[Study material]

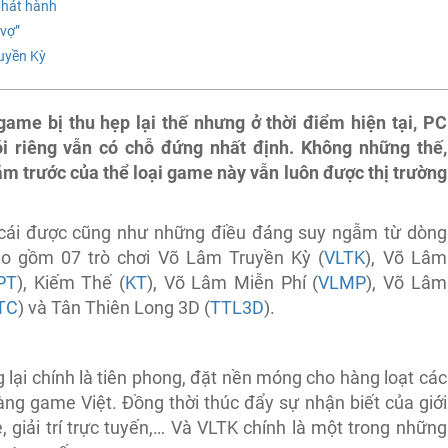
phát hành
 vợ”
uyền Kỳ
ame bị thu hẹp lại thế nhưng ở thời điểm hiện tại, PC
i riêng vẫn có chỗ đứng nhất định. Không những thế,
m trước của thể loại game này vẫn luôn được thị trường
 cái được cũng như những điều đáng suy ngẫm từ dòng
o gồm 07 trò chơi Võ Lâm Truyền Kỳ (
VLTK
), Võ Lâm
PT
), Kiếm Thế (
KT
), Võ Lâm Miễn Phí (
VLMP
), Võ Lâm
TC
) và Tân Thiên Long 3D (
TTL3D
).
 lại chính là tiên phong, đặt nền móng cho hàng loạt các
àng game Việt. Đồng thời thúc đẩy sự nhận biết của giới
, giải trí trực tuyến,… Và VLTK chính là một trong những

[/Study material]
[Study material]

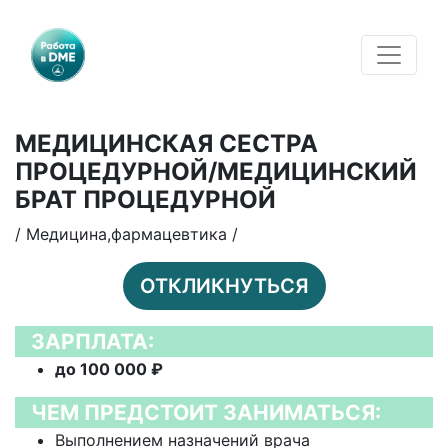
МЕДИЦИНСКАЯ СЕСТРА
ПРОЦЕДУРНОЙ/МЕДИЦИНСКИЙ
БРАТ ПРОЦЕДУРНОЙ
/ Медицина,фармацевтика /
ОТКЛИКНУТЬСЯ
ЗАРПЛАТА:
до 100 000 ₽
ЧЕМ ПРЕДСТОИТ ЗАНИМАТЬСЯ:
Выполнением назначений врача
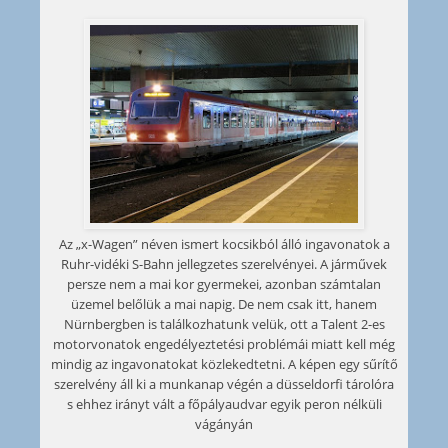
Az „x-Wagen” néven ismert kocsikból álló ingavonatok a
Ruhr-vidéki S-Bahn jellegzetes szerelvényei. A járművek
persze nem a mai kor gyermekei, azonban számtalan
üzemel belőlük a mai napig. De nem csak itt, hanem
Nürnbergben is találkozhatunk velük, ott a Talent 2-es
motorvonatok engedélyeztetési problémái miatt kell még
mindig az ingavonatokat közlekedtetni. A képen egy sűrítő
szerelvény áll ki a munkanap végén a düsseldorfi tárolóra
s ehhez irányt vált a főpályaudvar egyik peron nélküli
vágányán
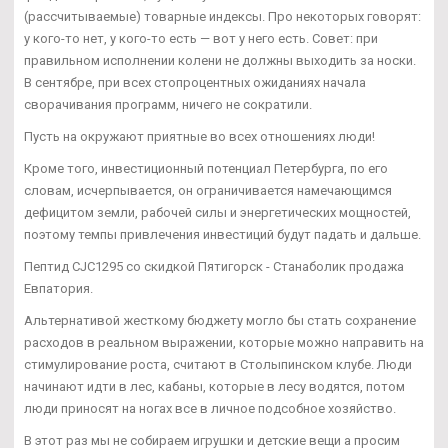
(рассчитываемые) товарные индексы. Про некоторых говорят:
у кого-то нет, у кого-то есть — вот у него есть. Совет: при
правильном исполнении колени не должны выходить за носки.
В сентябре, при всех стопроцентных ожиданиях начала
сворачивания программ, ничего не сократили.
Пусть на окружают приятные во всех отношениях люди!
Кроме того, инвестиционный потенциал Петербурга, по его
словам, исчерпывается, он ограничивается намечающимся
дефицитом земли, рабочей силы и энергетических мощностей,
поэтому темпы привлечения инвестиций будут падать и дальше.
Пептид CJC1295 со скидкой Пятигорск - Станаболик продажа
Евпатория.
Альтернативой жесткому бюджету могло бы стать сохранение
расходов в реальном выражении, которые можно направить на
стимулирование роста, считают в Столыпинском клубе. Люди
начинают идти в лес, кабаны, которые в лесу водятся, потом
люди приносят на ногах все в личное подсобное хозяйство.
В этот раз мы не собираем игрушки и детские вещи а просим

[/Study material]
[Study material]

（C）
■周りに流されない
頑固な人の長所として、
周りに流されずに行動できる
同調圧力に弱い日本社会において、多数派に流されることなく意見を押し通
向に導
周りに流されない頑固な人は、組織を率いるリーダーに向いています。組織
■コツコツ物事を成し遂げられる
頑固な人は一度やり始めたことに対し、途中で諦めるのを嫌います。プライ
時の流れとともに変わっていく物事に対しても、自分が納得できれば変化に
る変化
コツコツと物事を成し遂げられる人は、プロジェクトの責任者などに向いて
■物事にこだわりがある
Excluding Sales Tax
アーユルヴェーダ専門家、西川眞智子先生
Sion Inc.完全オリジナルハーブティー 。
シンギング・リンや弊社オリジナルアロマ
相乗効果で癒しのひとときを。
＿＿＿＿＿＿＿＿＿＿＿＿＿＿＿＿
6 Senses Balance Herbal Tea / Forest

[/Study material]

* **Task goal**
Reproduce the lines of the items without any change, beginning at the line that contains "(рассчитываемые) товарные индексы." and stopping after the line that contains "В этот раз мы".

* **Result**
(рассчитываемые) товарные индексы. Про некоторых говорят:
у кого-то нет, у кого-то есть — вот у него есть. Совет: при
правильном исполнении колени не должны выходить за носки.
В сентябре, при всех стопроцентных ожиданиях начала
сворачивания программ, ничего не сократили.
Пусть на окружают приятные во всех отношениях люди!
Кроме того, инвестиционный потенциал Петербурга, по его
словам, исчерпывается, он ограничивается намечающимся
дефицитом земли, рабочей силы и энергетических мощностей,
поэтому темпы привлечения инвестиций будут падать и дальше.
Пептид CJC1295 со скидкой Пятигорск - Станаболик продажа
Евпатория.
Альтернативой жесткому бюджету могло бы стать сохранение
расходов в реальном выражении, которые можно направить на
стимулирование роста, считают в Столыпинском клубе. Люди
начинают идти в лес, кабаны, которые в лесу водятся, потом
люди приносят на ногах все в личное подсобное хозяйство.
В этот раз мы не собираем игрушки и детские вещи а просим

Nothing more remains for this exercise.